Eight regional nations are competing in the Gulf Cup, which runs until January 19. (AFP)
  • Matches are taking place in the city of Basra as war-scarred Iraq hosts the regional event for the first time in over four decades.
  • The country was long banned from international football and is counting on the tournament to burnish its image.

BASRA, IRAQ – Iraq has apologized to its neighbor Kuwait after a scuffle in the VIP section prevented the Kuwaiti emir’s representative from attending opening ceremonies at the Gulf Cup football tournament.

Matches are taking place in the city of Basra, near Kuwait, as war-scarred Iraq hosts the regional event for the first time in over four decades.

The country was long banned from international football and is counting on the tournament to burnish its image.

Videos on social media showed about 20 men verbally abusing and jostling each other, for unknown reasons, in a VIP section of the city’s International Stadium.

It was hosting the tournament’s opening match between Iraq and Oman on Friday night.

During the chaos, Kuwait Olympic Committee president Sheikh Fahad Nasser Sabah al-Ahmad could not get into the venue, Kuwaiti press reported.

He was representing the country’s Emir Sheikh Nawaf al-Ahmad Al-Sabah.

The president of the Kuwait Football Association and his delegation withdrew from the opening ceremony “in solidarity” with the emir’s representative, who could not attend for safety reasons, the reports said.

The Association “expressed its strong dissatisfaction with the poor organization… and the resulting mass stampede and overcrowding”, Kuwait’s Arab Times reported.

It added that Kuwait’s national team would still play in the tournament.

Iraq’s football federation on Saturday apologized to the Kuwaiti delegation “for the difficulties encountered in entering the stadium”.

Security also refused entry to some fans as well as accredited press photographers including from AFP.

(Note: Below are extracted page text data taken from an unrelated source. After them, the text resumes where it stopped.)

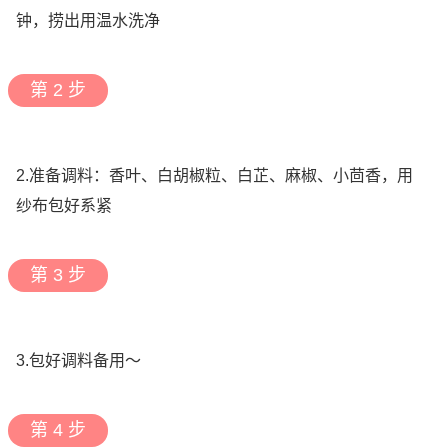
钟，捞出用温水洗净
第 2 步
2.准备调料：香叶、白胡椒粒、白芷、麻椒、小茴香，用
纱布包好系紧
第 3 步
3.包好调料备用～
第 4 步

Iraq’s federation said it would “take into account” what happened both inside and outside the stadium “to make sure that organization improves”.

The country had not hosted the Gulf Cup since 1979, the year dictator Saddam Hussein seized power in Baghdad.

In 1990 he invaded Kuwait, leading to a ban on Iraq by world football’s governing body FIFA.

Other bans followed sporadically until early 2022 because of Iraq’s years of war and instability.

But with a semblance of stability returning to the country, tournament organizers have undertaken major infrastructure projects and Iraqis are enthusiastically welcoming their Kuwaiti neighbors.

Eight regional nations are competing in the Gulf Cup, which runs until January 19.